Enquanto levanta suas bandeiras, Naiane também tenta evoluir dentro de quadra. O chamado para a seleção no ano passado indicou um caminho a seguir. Quando viu seu nome na pré-lista de Zé Roberto para os Jogos do Rio, a levantadora sabia que dificilmente estaria na convocação final – o técnico, que também dispensou Roberta, do Rio, acabou levando Dani Lins e Fabíola. A experiência, porém, foi bem-vinda. No período, foi a titular da equipe B durante o Torneio de Montreux e sentiu o gosto de defender a seleção.

– Acredito que a convocação veio pelo trabalho que fiz na temporada passada, seleção é consequência. Aproveitei o ano passado para evoluir, para ter noção de como que funciona uma preparação em ano de olimpíada, como que é o cenário internacional adulto. E sei que para encarar os campeonatos fortes lá de fora eu preciso jogar, ter experiência, coisa que eu só vou adquirir com o tempo e estou disposta a isso.

No Minas, tem a missão de guiar o time até a final. Depois de um início irregular, a equipe mineira cresceu com as chegadas de Destinee Hooker e Jaqueline. Chegou a emendar uma série de nove jogos sem perder na reta decisiva e assumiu de vez a condição de favorita. Nos playoffs, tenta ultrapassar as barreiras para seguir na briga pelo título.

– Nosso time cresceu muito no segundo turno e isso é resultado do nosso treinamento. Melhoramos nosso volume de jogo que tem sido fundamental pra jogar de igual pra igual com as grandes equipes. (Hooker e Jaqueline) são grandes jogadoras e vieram pra fortalecer o grupo. Nosso leque de opções aumentou, e isso nos faz ficar ainda mais fortes – afirmou Naiane.

O caminho até a final, porém, é complicado. Contra o Bauru, Minas deve fazer uma das séries mais equilibradas dos playoffs. Mas, tão firme como nas suas posições fora de quadra, a levantadora confia no potencial do time.

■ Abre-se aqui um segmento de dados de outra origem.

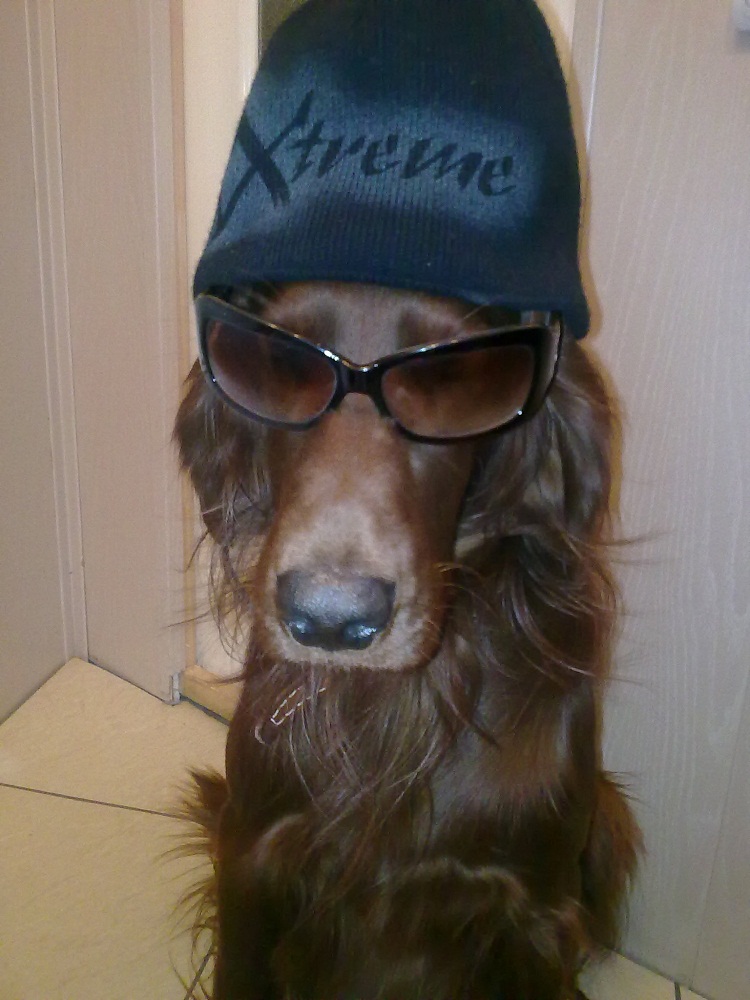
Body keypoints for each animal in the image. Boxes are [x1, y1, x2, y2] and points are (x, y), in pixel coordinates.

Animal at [175, 279, 641, 999]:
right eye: (276, 360)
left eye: (456, 374)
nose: (331, 619)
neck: (400, 706)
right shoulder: (250, 859)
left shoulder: (533, 912)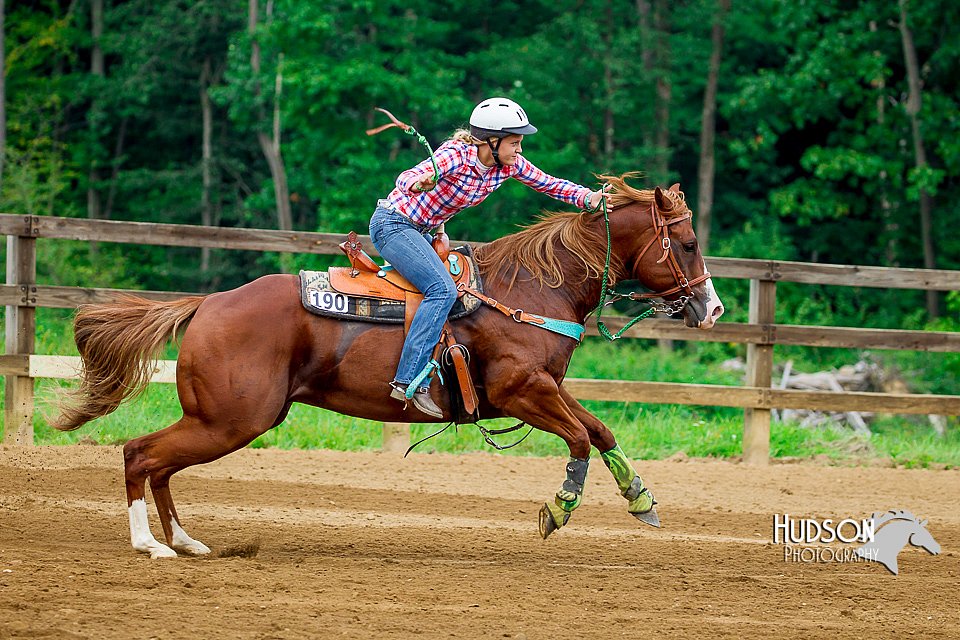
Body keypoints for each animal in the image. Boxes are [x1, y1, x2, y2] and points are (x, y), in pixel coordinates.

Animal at [52, 174, 724, 556]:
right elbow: (581, 437)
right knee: (140, 454)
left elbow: (601, 430)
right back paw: (151, 545)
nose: (712, 308)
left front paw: (641, 500)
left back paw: (186, 540)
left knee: (158, 462)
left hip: (225, 420)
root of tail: (209, 303)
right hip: (230, 419)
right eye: (689, 243)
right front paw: (555, 512)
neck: (529, 289)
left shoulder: (548, 387)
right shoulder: (520, 391)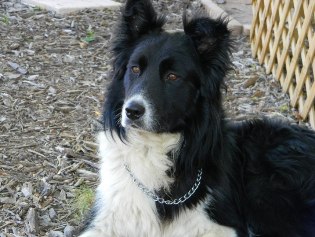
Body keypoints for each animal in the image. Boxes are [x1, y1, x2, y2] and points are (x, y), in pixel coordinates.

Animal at [79, 0, 315, 236]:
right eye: (135, 69)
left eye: (172, 76)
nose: (132, 111)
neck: (154, 147)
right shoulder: (107, 217)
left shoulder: (219, 225)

– Agora é mudar o pensamento e saber que precisamos aproveitar as chances e buscar a vitória desde o primeiro ponto. As equipes são fortes e querem tanto quanto nós, por isso a atenção tem de ser redobrada. Nosso time é um time forte individualmente e mais que isso, é forte junto, se encaixa. Estamos aqui pra brigar e chegar na final.